## What to work on
Check each line of the listing for the word "House" and report the ones that have it.
..............................
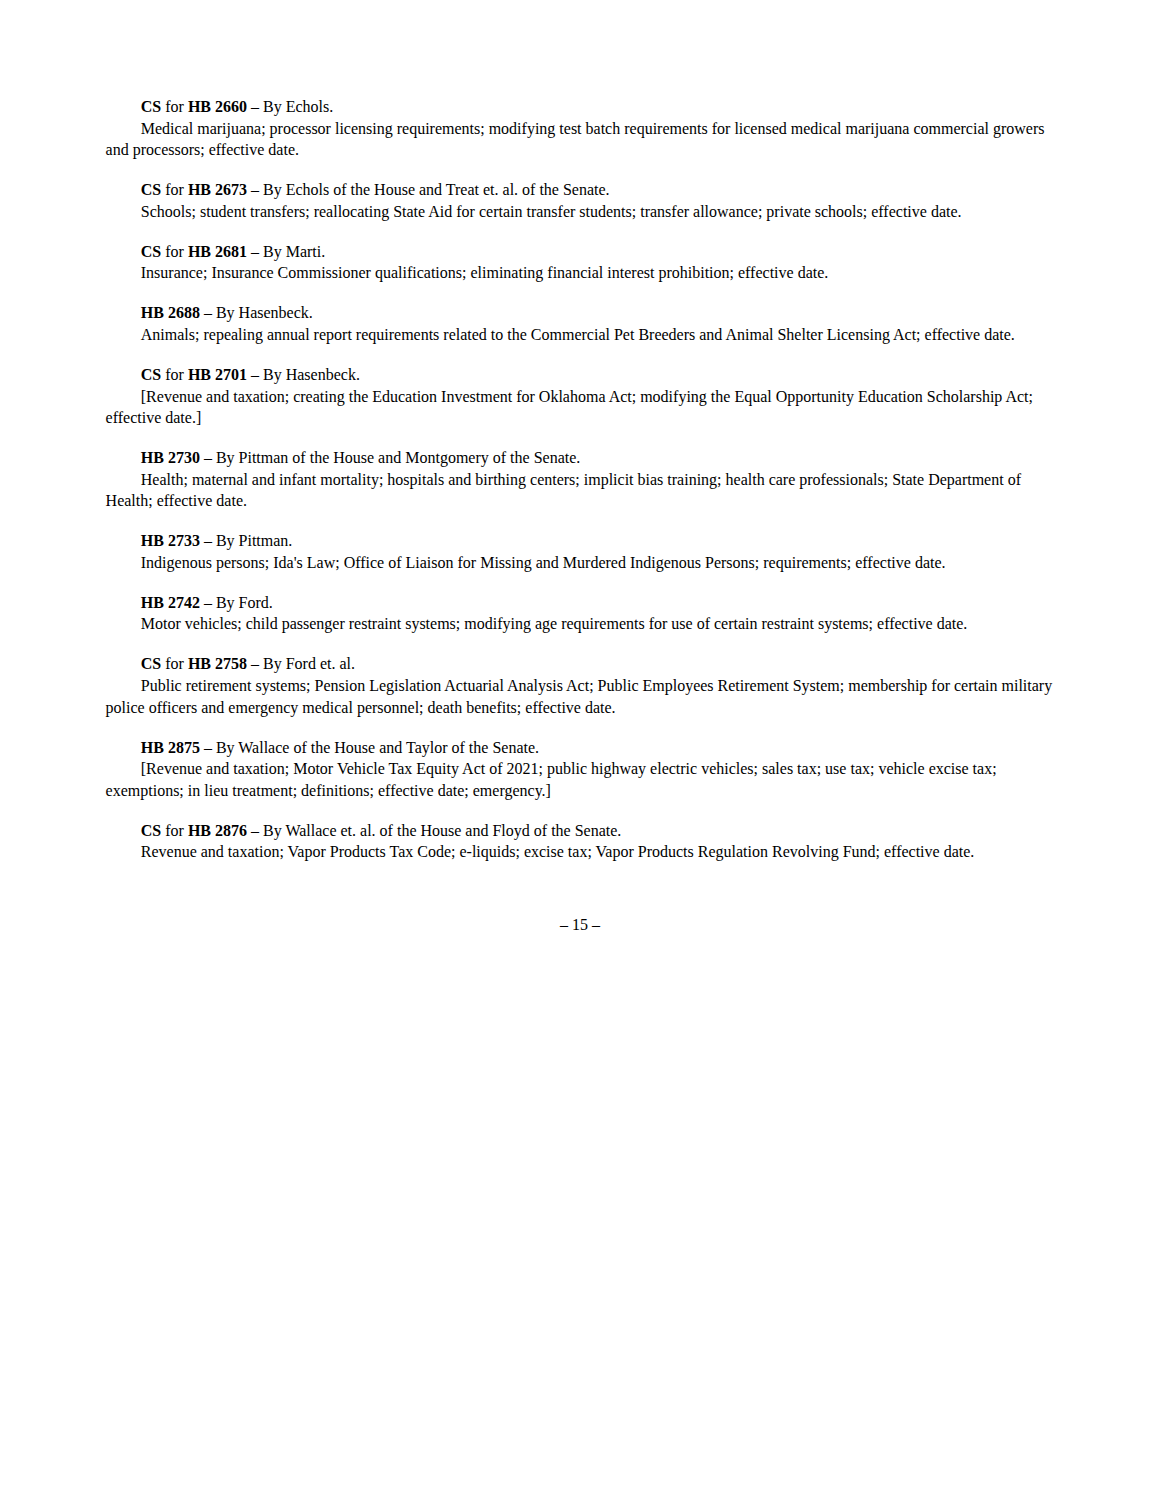CS for HB 2660 – By Echols.
Medical marijuana; processor licensing requirements; modifying test batch requirements for licensed medical marijuana commercial growers and processors; effective date.
CS for HB 2673 – By Echols of the House and Treat et. al. of the Senate.
Schools; student transfers; reallocating State Aid for certain transfer students; transfer allowance; private schools; effective date.
CS for HB 2681 – By Marti.
Insurance; Insurance Commissioner qualifications; eliminating financial interest prohibition; effective date.
HB 2688 – By Hasenbeck.
Animals; repealing annual report requirements related to the Commercial Pet Breeders and Animal Shelter Licensing Act; effective date.
CS for HB 2701 – By Hasenbeck.
[Revenue and taxation; creating the Education Investment for Oklahoma Act; modifying the Equal Opportunity Education Scholarship Act; effective date.]
HB 2730 – By Pittman of the House and Montgomery of the Senate.
Health; maternal and infant mortality; hospitals and birthing centers; implicit bias training; health care professionals; State Department of Health; effective date.
HB 2733 – By Pittman.
Indigenous persons; Ida's Law; Office of Liaison for Missing and Murdered Indigenous Persons; requirements; effective date.
HB 2742 – By Ford.
Motor vehicles; child passenger restraint systems; modifying age requirements for use of certain restraint systems; effective date.
CS for HB 2758 – By Ford et. al.
Public retirement systems; Pension Legislation Actuarial Analysis Act; Public Employees Retirement System; membership for certain military police officers and emergency medical personnel; death benefits; effective date.
HB 2875 – By Wallace of the House and Taylor of the Senate.
[Revenue and taxation; Motor Vehicle Tax Equity Act of 2021; public highway electric vehicles; sales tax; use tax; vehicle excise tax; exemptions; in lieu treatment; definitions; effective date; emergency.]
CS for HB 2876 – By Wallace et. al. of the House and Floyd of the Senate.
Revenue and taxation; Vapor Products Tax Code; e-liquids; excise tax; Vapor Products Regulation Revolving Fund; effective date.
– 15 –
..............................
## Solution to the problem
CS for HB 2673 – By Echols of the House and Treat et. al. of the Senate.
HB 2730 – By Pittman of the House and Montgomery of the Senate.
HB 2875 – By Wallace of the House and Taylor of the Senate.
CS for HB 2876 – By Wallace et. al. of the House and Floyd of the Senate.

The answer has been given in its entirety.